In March this year, the UK went into lockdown as coronavirus (Covid-19) cases rapidly increased and the severity of the pandemic became clear.
All sport and physical activity events, from mass participation to small local gatherings, were stopped with immediate effect, and exercise was limited to within your home or, if outside, no more than once per day and only alongside the people you lived with.
This represented a level of restriction that none of us could have imagined just a few weeks before.
Over the following weeks, as we began to come to terms with what was happening, it became clear that each of us was experiencing the situation in a very different way.
Some people had more time on their hands, time that could be spent being active with close family members, or getting out running, or cycling. It was great to see people becoming more active, particularly where it was families getting out for a daily walk or play in the park.
Sadly though, for many other people, lockdown meant exclusion from their local community, the removal of their support networks, and huge reductions in physical activity levels.
Fuelled by constant bad news and tightening restrictions prohibiting their ability to meet with other people, many found themselves more isolated and inactive than ever before.
At parkrun, we’ve always seen our events as local support networks, helping people to feel part of their community and giving them the motivation and inspiration to get outside and be active, together.
Right when people needed that the most, as the coronavirus took hold, we closed our events. A profound moment for us all, and, again, something we never imagined would happen.
Over the last five months, it’s become clear that coronavirus and the associated lockdown has impacted disadvantaged communities more than more affluent ones.
Inequalities in physical activity have increased, and whilst social media is full of Strava PBs and Zwift victories, huge numbers of people have become inactive, lonely, and isolated.
As we look forward, it’s clear that outdoor sport and physical activity events have a huge role to play. They bring people together, they give people purpose, they enhance community cohesion, and they get people moving.
It’s become clear that coronavirus and the associated lockdown has impacted disadvantaged communities more than more affluent ones
parkrun's global chief operating officer
We’re often asked why parkrun is so successful, and our answer is that we believe all human beings have an innate need to be active, social, and outdoors.
We believe that these are fundamental building blocks of health and happiness, and that without any one of them, regardless of steps counted or calories burned, our health deteriorates.
It is critical then, that as we look toward the future of sport and physical activity, we hold on to the human interaction that makes people healthier and happier, and that we continue to remove barriers to participation.
A future where events are more complicated and costly to deliver, and therefore harder to access, will only serve to further increase inequalities in health and happiness. We must strive to make outdoor events as simple, sustainable, and accessible as possible, and we must do everything in our power to engage those most in need.
Importantly, it is becoming increasingly apparent that outdoor environments present far less risk of transmission than indoor settings.
And as autumn approaches, with winter right behind it, understanding that difference, and supporting appropriate interventions, becomes more and more critical.
Not only do outdoor events have the ability to increase people’s activity levels, provide them with focus, structure, and the pride of achievement, but they also have the ability to move people out of indoor environments where the risk of infection is much greater.

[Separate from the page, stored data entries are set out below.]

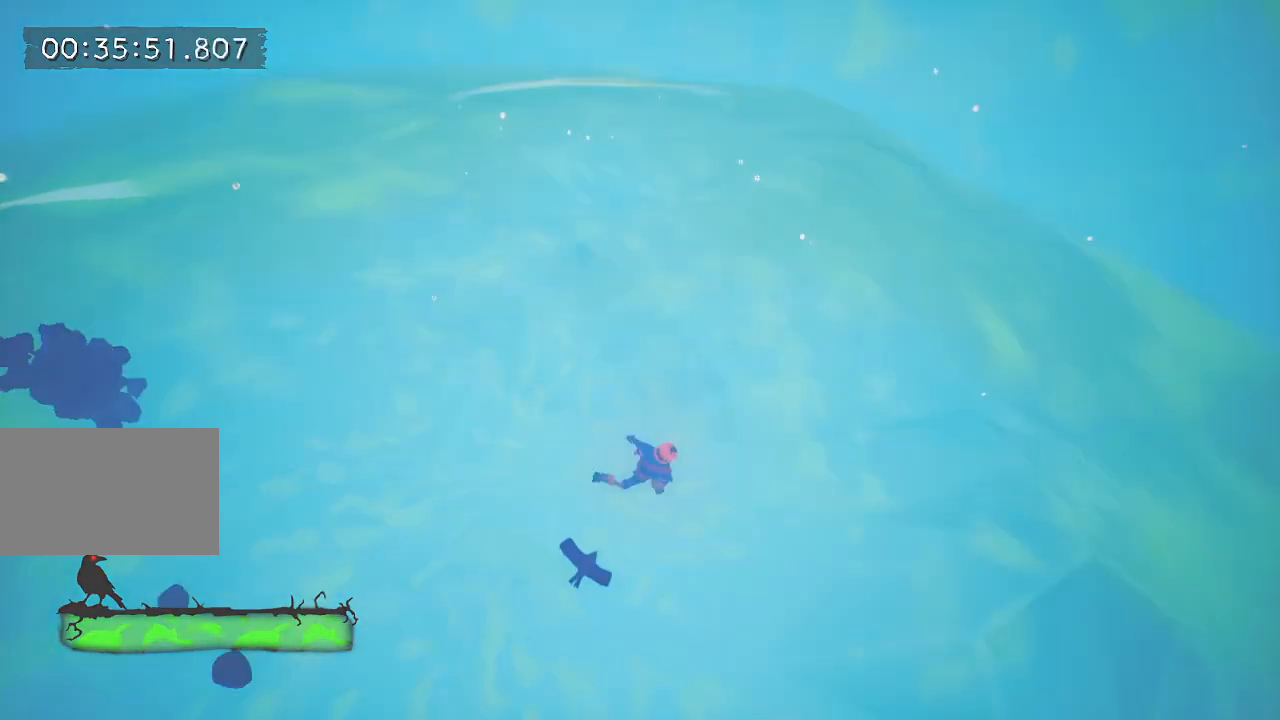
{"keys": ["d"], "events": []}
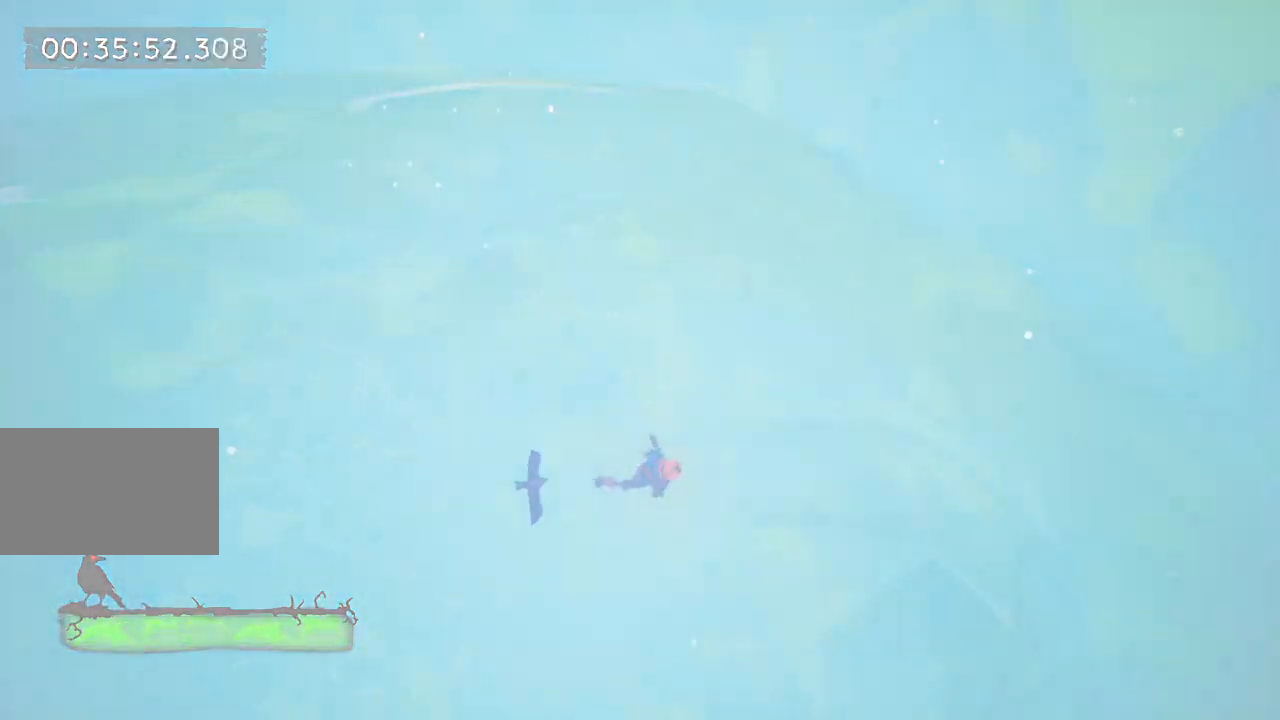
{"keys": ["d"], "events": []}
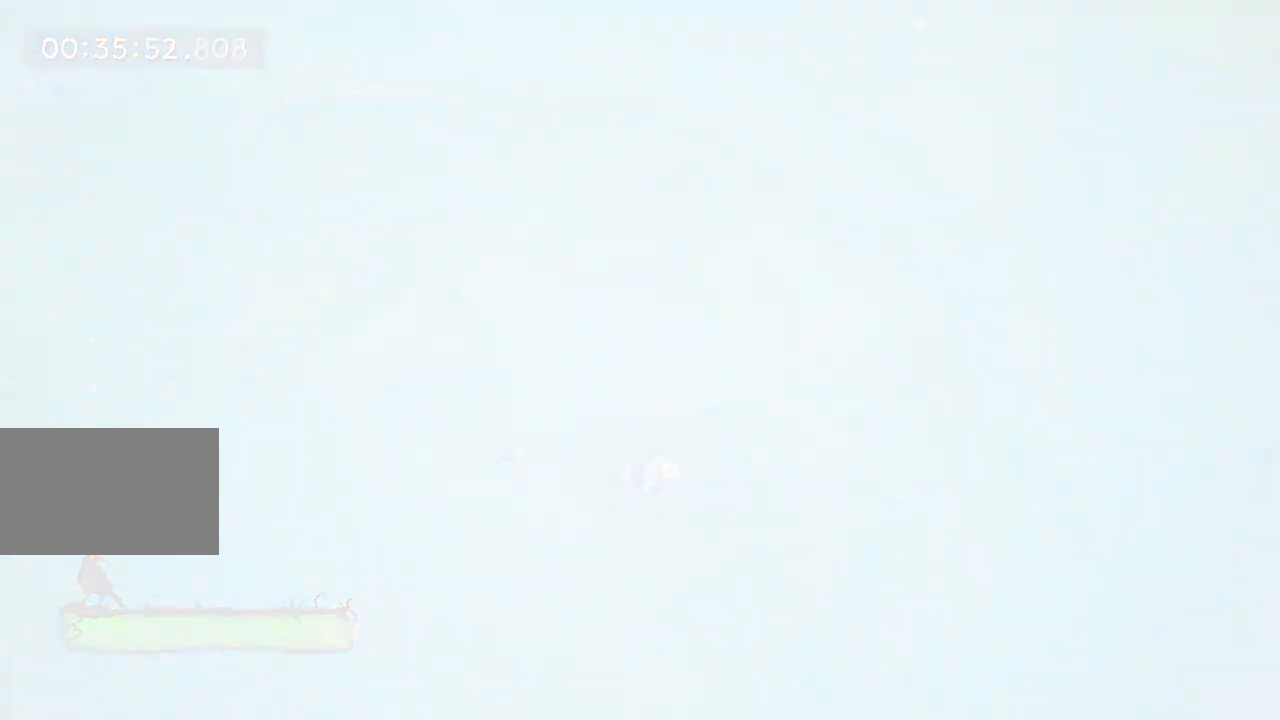
{"keys": ["d"], "events": []}
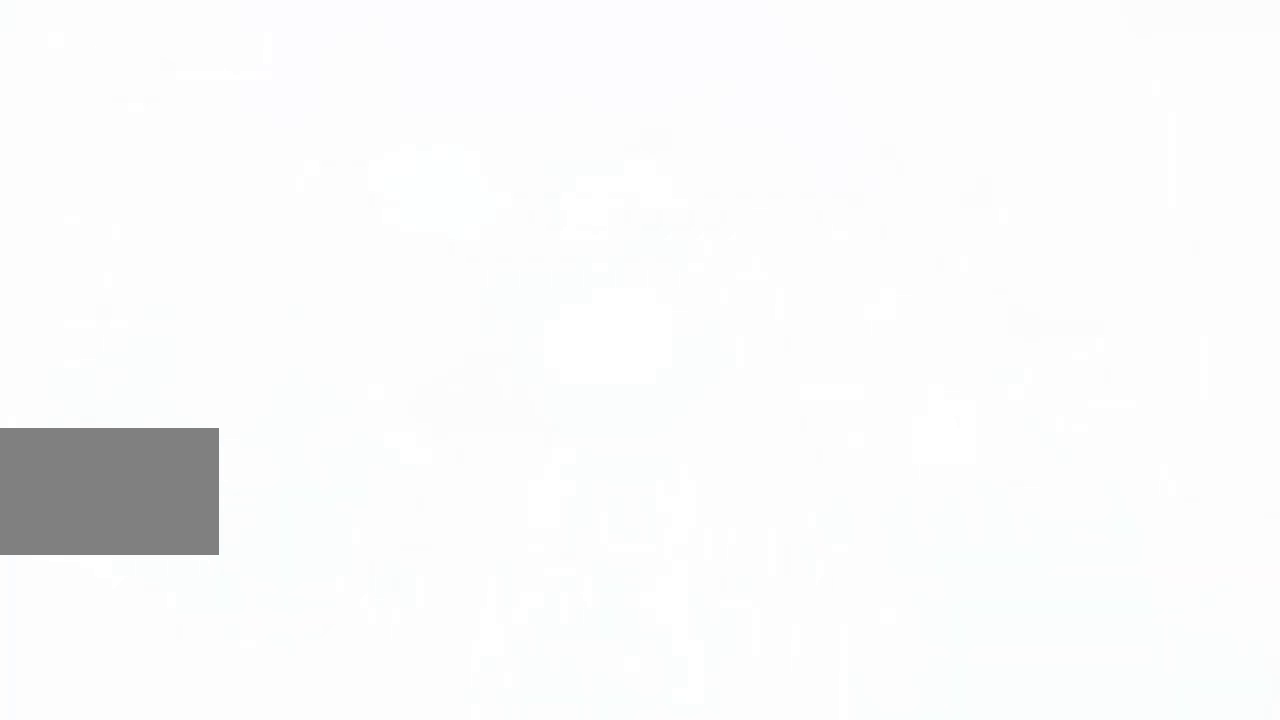
{"keys": ["d"], "events": [[233, "space", "down"], [333, "space", "up"]]}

The seasonality of coronavirus is not yet fully understood, however as the weather deteriorates and people move indoors, the more we can do to get people active, social, and outdoors, the better.
As part of this process we have recently commissioned a formal review of the evidence regarding the risks of coronavirus transmission in outdoor environments.
If, as we believe to be the case, gathering outdoors is shown to present an incredibly low risk of transmission, then we must do all we can to open up our streets, parks, and open spaces to everyone from mass participation providers to local volunteer groups.
Being active, outdoors, and social, improving our health and happiness, and getting off the couch, has never been so important as it is right now.